Contudo, a foto de um homem lendo um jornal no Viaduto do Chá, capturada em 1976, acabou marcando uma mudança na abordagem do fotógrafo. Na abertura de sua exposição retrospectiva de 2019, ele afirmou: “Quando olhei para a foto, naquele momento entendi que o mundo que fotografava até então estava em decadência, que algo havia se quebrado. A pureza da abordagem de Cartier-Bresson, que tinha me inspirado até então, precisava de novos elementos. Era preciso mudar”.
A guinada para a cor
A mudança se consolidou a partir de 1989: por causa de uma alergia desenvolvida aos químicos de laboratório P&B, Carlos Moreira passou a fotografar usando negativos coloridos, que mandava revelar em minilabs. “Ele tinha um olhar precioso para cor. Algumas vezes, em um estudo de linguagem, imprimia em P&B as imagens feitas em cor; a beleza e a força da imagem permaneciam”, comenta Regina Martins.
Com a chegada da era digital a partir dos anos 2000, Moreira passou a usar o novo suporte, mas as mudanças de abordagem na fotografia de cenas de rua que ocorreram foram por razões internas dele, e não condicionadas à novidade do equipamento – Regina informa que grande parte dessa produção mais recente permanece inédita e inexplorada; apenas uma fração do material veio a público com a exposição de 2019.

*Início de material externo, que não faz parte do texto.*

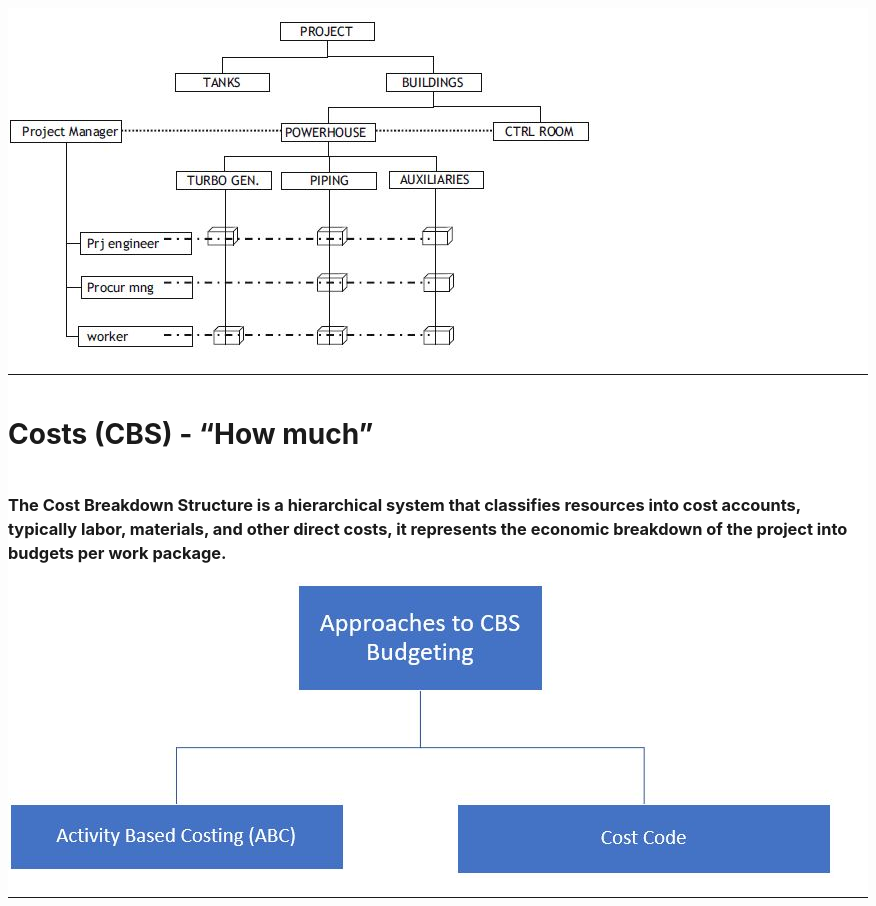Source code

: ![bg 60%](WBS+OBS.jpg)

---
# Costs (CBS) - “How much” 
#
#
#
#
#
#
#
### The Cost Breakdown Structure is a **hierarchical** system that **classifies** resources into cost accounts, typically **labor**, **materials**, and other direct costs, it represents the economic breakdown of the project into **budgets per work package**.

![bg 70% ](CBSApproaches.jpg)

---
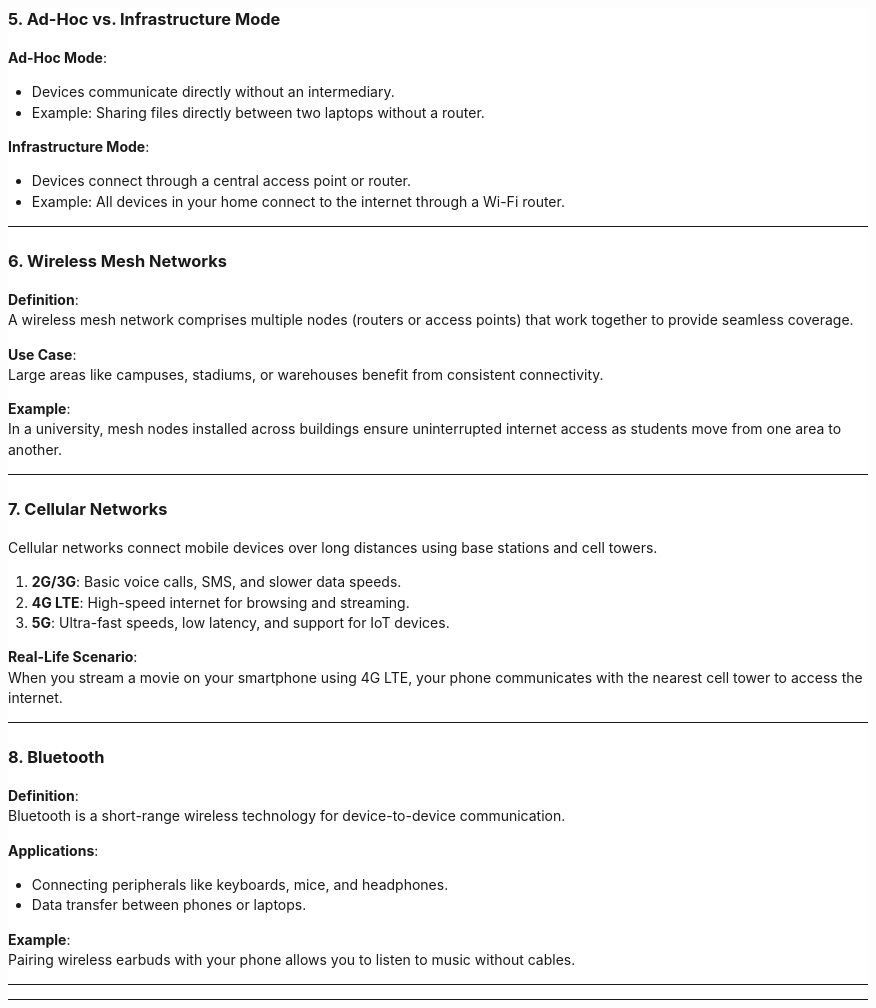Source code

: ### 5. **Ad-Hoc vs. Infrastructure Mode**

**Ad-Hoc Mode**:
- Devices communicate directly without an intermediary.
- Example: Sharing files directly between two laptops without a router.

**Infrastructure Mode**:
- Devices connect through a central access point or router.
- Example: All devices in your home connect to the internet through a Wi-Fi router.

---

### 6. **Wireless Mesh Networks**

**Definition**:  
A wireless mesh network comprises multiple nodes (routers or access points) that work together to provide seamless coverage.

**Use Case**:  
Large areas like campuses, stadiums, or warehouses benefit from consistent connectivity.

**Example**:  
In a university, mesh nodes installed across buildings ensure uninterrupted internet access as students move from one area to another.

---

### 7. **Cellular Networks**

Cellular networks connect mobile devices over long distances using base stations and cell towers.

1. **2G/3G**: Basic voice calls, SMS, and slower data speeds.
2. **4G LTE**: High-speed internet for browsing and streaming.
3. **5G**: Ultra-fast speeds, low latency, and support for IoT devices.

**Real-Life Scenario**:  
When you stream a movie on your smartphone using 4G LTE, your phone communicates with the nearest cell tower to access the internet.

---

### 8. **Bluetooth**

**Definition**:  
Bluetooth is a short-range wireless technology for device-to-device communication.

**Applications**:
- Connecting peripherals like keyboards, mice, and headphones.
- Data transfer between phones or laptops.

**Example**:  
Pairing wireless earbuds with your phone allows you to listen to music without cables.

---
---
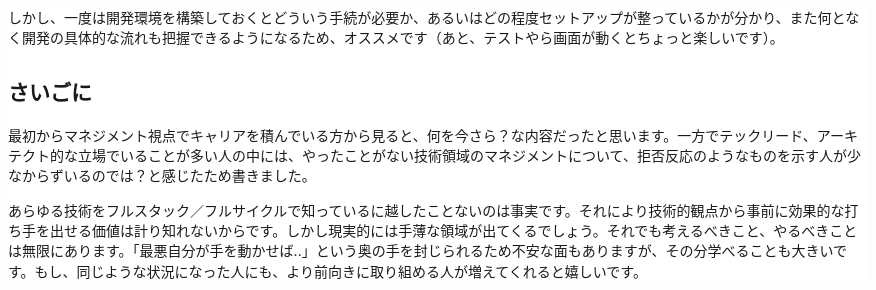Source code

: しかし、一度は開発環境を構築しておくとどういう手続が必要か、あるいはどの程度セットアップが整っているかが分かり、また何となく開発の具体的な流れも把握できるようになるため、オススメです（あと、テストやら画面が動くとちょっと楽しいです）。


## さいごに

最初からマネジメント視点でキャリアを積んでいる方から見ると、何を今さら？な内容だったと思います。一方でテックリード、アーキテクト的な立場でいることが多い人の中には、やったことがない技術領域のマネジメントについて、拒否反応のようなものを示す人が少なからずいるのでは？と感じたため書きました。

あらゆる技術をフルスタック／フルサイクルで知っているに越したことないのは事実です。それにより技術的観点から事前に効果的な打ち手を出せる価値は計り知れないからです。しかし現実的には手薄な領域が出てくるでしょう。それでも考えるべきこと、やるべきことは無限にあります。「最悪自分が手を動かせば..」という奥の手を封じられるため不安な面もありますが、その分学べることも大きいです。もし、同じような状況になった人にも、より前向きに取り組める人が増えてくれると嬉しいです。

Foi no laboratório fotográfico da ECA, centro de encontros e conversas sobre fotografia, que Regina conheceu Carlos Moreira em em 1981, quando ela cursava Cinema. Depois de formada, ela atuou como monitora e como técnica de fotografia no laboratório até o início dos anos 1990, quando ambos saíram da USP para criar o estúdio M2 Compound, parceria que se estendeu por 30 anos. “Começamos a dar aulas em casa, para grupos de quatro alunos. O laboratório era no quarto dos fundos, com aulas práticas de revelação e ampliação e uma parte teórica. Além da técnica, ensinávamos também linguagem fotográfica”, lembra
Essa fase de aulas em casa durou dez anos e foi interrompida temporariamente em 1994, quando Moreira ganhou uma bolsa da Fundação Vitae de Artes para fotografar na rua todos os dias durante um ano. A partir de 1995, ele também deu aulas na Universidade Mackenzie e no Senac-SP. Em 2000, a dupla criou um espaço próprio e passou a oferecer dois cursos separados, formato que perdurou até 2019, quando Moreira ficou doente e teve que parar de dar aulas para cuidar da saúde.